**HOW TO COMPLETE THIS TASK:** From the entries that follow, report every line in which "verhouding" occurs.

**LISTED RECORDS:**
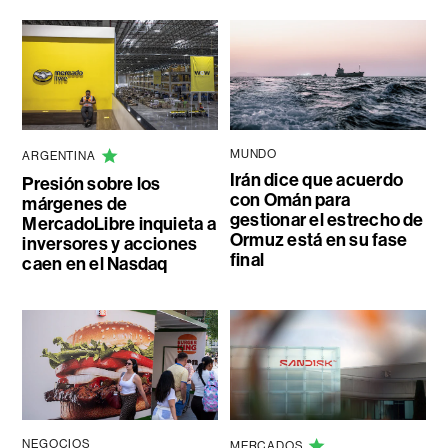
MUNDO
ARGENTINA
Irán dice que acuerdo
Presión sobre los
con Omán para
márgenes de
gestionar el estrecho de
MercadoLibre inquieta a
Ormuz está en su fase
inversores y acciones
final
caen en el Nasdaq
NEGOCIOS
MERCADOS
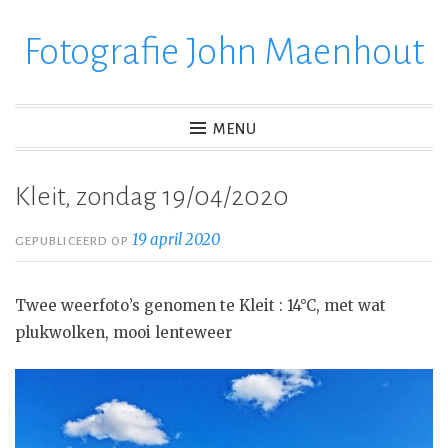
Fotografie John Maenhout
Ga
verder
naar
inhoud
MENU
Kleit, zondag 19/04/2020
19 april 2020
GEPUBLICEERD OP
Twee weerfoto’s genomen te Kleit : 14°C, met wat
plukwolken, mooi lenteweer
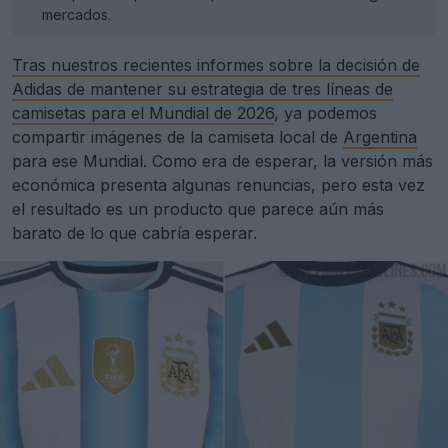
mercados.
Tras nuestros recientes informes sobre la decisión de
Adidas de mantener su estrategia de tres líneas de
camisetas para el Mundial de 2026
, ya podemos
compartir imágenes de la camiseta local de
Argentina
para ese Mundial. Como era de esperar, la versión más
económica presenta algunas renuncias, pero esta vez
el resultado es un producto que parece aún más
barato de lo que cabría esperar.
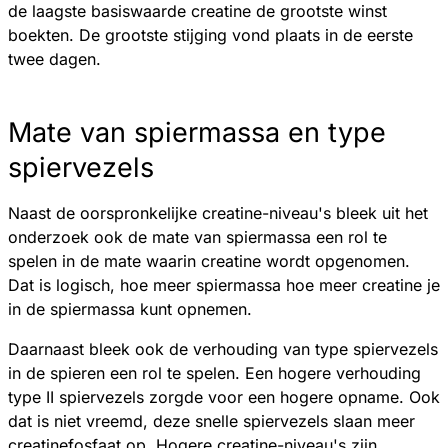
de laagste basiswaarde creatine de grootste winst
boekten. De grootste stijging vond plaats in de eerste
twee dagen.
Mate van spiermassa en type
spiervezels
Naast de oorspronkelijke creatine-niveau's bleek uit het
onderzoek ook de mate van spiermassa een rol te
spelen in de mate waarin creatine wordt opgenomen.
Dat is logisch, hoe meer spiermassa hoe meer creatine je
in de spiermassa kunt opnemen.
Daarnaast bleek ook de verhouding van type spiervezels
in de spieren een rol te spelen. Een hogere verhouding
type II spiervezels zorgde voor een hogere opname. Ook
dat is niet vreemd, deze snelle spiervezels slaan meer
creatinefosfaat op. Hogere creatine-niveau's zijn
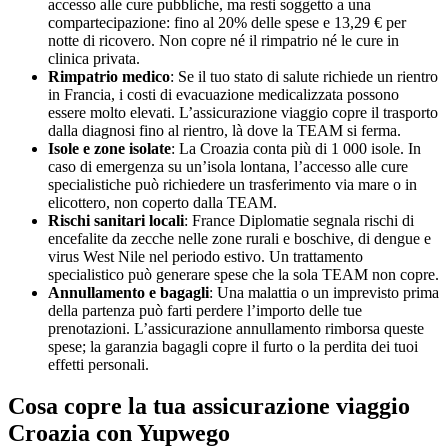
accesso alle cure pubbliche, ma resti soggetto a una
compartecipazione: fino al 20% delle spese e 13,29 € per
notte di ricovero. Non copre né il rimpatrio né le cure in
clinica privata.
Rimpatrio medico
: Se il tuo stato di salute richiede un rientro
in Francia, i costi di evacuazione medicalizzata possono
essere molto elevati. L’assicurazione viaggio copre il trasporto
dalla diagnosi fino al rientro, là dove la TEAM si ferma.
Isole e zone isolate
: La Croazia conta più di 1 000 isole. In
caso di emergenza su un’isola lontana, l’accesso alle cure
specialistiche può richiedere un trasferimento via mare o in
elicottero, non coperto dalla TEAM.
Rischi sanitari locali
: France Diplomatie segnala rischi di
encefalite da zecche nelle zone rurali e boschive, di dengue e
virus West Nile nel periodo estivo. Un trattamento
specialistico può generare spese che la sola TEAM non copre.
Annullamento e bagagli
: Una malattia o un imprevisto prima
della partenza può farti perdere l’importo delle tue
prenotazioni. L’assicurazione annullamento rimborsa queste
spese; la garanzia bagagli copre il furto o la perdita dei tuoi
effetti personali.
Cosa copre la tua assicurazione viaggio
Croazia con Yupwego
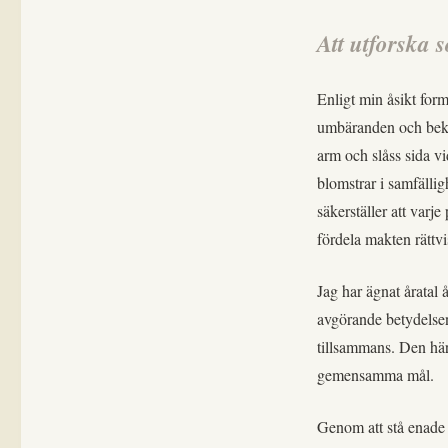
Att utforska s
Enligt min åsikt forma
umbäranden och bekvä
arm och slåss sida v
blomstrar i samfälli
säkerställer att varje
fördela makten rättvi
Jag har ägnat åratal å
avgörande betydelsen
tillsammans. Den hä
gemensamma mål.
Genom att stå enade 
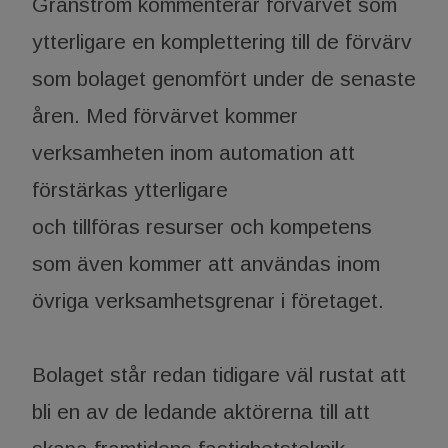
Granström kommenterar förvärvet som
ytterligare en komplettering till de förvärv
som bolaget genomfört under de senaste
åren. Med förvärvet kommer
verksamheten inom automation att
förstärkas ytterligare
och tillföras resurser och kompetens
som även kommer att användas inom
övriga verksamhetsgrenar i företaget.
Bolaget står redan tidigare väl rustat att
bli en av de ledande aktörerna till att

**YOUR RESPONSE:**
Daarnaast bleek ook de verhouding van type spiervezels
in de spieren een rol te spelen. Een hogere verhouding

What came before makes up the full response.